History has simply proved that what people do in their spare time has nothing to do with the moral authority they have in their public performance in office. It's just an American form of hypocrisy to assume otherwise.

BRAND: Well, speaking of hypocrisy, a lot of people are saying that the governor has waged a hypocritical campaign. He did prosecute prostitution rings, after all, and he had this image as a crusader against corruption, as a Mr. Clean.

Prof. DERSHOWITZ: Mm-hmm. Well, people have the right to hold that against him when he runs for office again. If every act of hypocrisy disqualified, we wouldn't have anybody in any governorships or state legislatures. You judge a person on - based on their total public performance. Hypocrisy is part of it, but a relatively small part of it.

Hypocrisy is so common in American government. By the way, I took the same position with Larry Craig. So this is not a Democrat-Republican issue. I don't think that public figures should be judged on their private sexual conduct. Period.

BRAND: Well, even if he made his career, his public name, prosecuting...

Prof. DERSHOWITZ: He didn't make his career prosecuting prostitution. He made his name prosecuting Wall Street, where there are victims.

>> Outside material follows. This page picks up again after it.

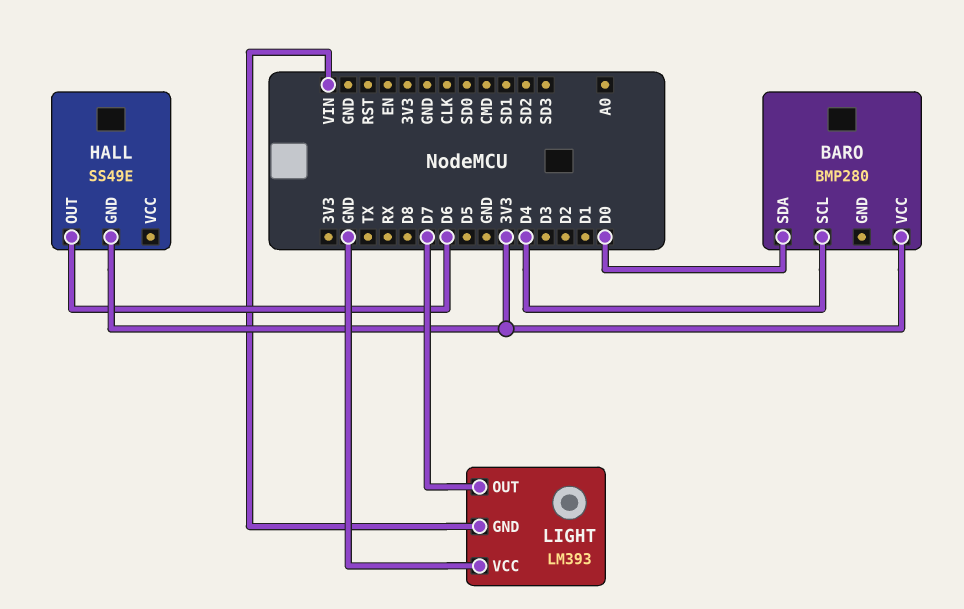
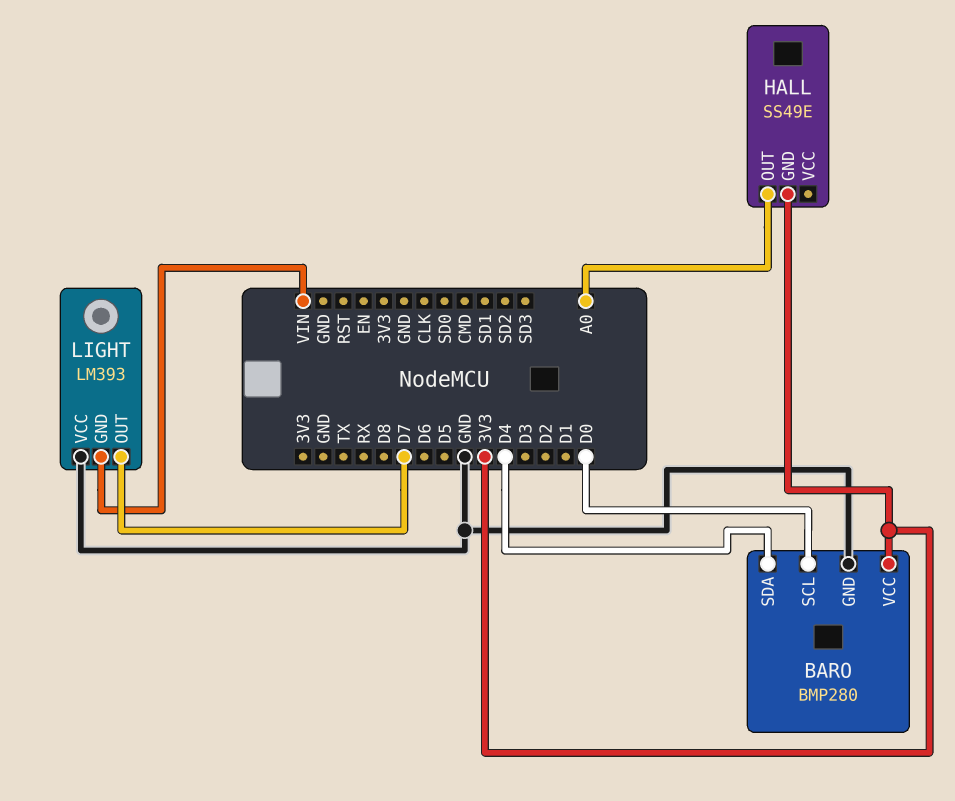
BARO pin GND: none -> GND
BARO pin SCL: D4 -> D0
BARO pin SDA: D0 -> D4
HALL pin OUT: D6 -> A0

This is a completely and totally victimless crime. Crimes he prosecuted were crimes of exploitation, crimes of financial predation. So I think even the argument of hypocrisy is a little overstated.

BRAND: Well, a lot of people would say that prostitution is a form of exploitation.

Prof. DERSHOWITZ: Well, it's not. Not when you're dealing with a 35-year-old woman making $5,000 an hour. That's just total nonsense, and I'll debate any feminist on the country on that issue.

You know, the hypocrisy about this is so rampant. Open up the back pages of New York Magazine or the Village Voice and you see ads for this kind of service all the time. Millions of men use prostitutes. And you know, it's easy to posture about this, but the reality is that in the minds of most people, going to a prostitute's just not a crime.

BRAND: Have you heard any talk that he might be indicted himself by federal authorities?

Prof. DERSHOWITZ: If he were indicted by federal authorities, it would be the first time in modern history that any john has been indicted under the Mann Act. This is an anachronistic statute.

BRAND: And the Mann Act...

Prof. DERSHOWITZ: Crossing states lines for immoral purposes.

BRAND: Right.

Prof. DERSHOWITZ: And you know, the danger is that it can be used by political opponents. Here we have the Republican prosecutors who might try to make a deal with this Democratic governor to leave office in exchange for not being prosecuted. That's why crimes like this should be taken off the books.

BRAND: Alan Dershowitz, Harvard law professor. Thanks for joining us.

Prof. DERSHOWITZ: Thank you very much.